- _Problem requirements_
With the records below as input, work out how many lines include the word "logic". Give only the number.

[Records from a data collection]
---

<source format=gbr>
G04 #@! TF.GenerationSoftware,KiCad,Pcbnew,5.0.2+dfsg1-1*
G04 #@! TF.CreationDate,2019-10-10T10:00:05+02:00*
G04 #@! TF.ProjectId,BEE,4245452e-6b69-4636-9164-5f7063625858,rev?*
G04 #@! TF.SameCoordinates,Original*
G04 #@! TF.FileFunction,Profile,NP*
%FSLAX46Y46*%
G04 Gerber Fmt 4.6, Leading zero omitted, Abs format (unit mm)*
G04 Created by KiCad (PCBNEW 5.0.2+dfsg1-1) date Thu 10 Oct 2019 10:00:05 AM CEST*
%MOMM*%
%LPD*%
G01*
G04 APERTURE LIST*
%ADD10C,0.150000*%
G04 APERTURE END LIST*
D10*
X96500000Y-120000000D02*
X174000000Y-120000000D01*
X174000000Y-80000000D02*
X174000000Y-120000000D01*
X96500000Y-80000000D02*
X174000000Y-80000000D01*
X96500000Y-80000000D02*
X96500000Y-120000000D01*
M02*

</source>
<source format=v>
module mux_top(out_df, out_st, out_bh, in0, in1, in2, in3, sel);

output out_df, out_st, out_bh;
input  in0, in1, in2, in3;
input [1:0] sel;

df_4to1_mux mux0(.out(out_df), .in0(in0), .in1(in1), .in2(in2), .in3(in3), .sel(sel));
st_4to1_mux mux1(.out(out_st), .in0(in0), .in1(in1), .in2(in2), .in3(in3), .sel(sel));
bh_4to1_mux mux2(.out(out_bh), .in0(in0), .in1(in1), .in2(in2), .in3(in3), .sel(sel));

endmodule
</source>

---

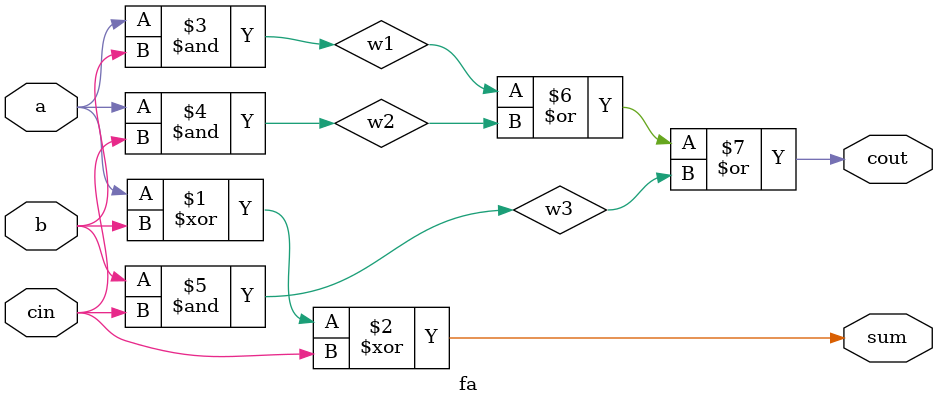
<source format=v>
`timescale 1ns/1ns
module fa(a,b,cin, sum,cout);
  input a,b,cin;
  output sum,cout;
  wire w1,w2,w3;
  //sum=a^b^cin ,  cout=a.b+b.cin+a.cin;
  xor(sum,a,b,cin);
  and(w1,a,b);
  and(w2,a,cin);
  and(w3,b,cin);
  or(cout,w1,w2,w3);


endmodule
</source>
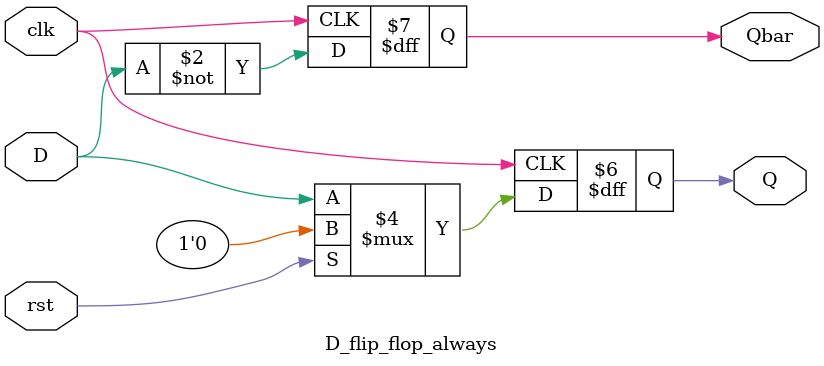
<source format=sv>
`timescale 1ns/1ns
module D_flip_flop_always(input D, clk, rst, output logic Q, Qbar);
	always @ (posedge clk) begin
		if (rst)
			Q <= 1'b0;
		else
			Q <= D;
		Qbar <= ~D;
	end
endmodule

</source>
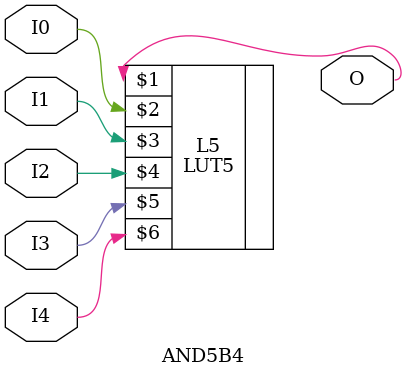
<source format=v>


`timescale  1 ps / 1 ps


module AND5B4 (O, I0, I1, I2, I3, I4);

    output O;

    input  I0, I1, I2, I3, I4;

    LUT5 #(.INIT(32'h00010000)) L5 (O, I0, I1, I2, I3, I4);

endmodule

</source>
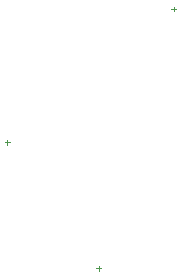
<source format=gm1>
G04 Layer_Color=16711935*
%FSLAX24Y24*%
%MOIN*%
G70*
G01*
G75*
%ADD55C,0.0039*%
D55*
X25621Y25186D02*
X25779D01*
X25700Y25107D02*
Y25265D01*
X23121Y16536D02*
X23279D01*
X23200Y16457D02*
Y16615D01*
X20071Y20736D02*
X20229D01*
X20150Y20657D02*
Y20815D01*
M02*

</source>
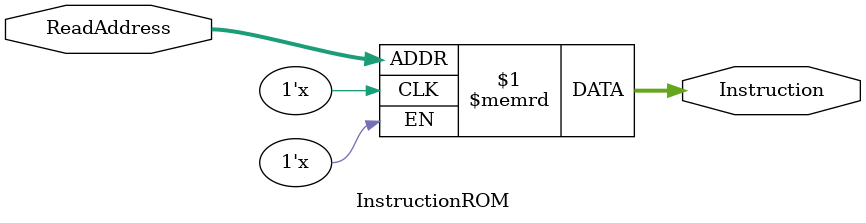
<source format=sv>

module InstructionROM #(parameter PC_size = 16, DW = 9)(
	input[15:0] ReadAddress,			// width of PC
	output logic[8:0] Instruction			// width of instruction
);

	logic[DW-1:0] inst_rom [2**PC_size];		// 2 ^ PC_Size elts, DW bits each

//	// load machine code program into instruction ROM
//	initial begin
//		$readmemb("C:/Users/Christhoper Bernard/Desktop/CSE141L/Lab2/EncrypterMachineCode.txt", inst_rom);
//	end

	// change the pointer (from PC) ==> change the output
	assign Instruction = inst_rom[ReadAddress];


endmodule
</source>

---

- _Answer below_
3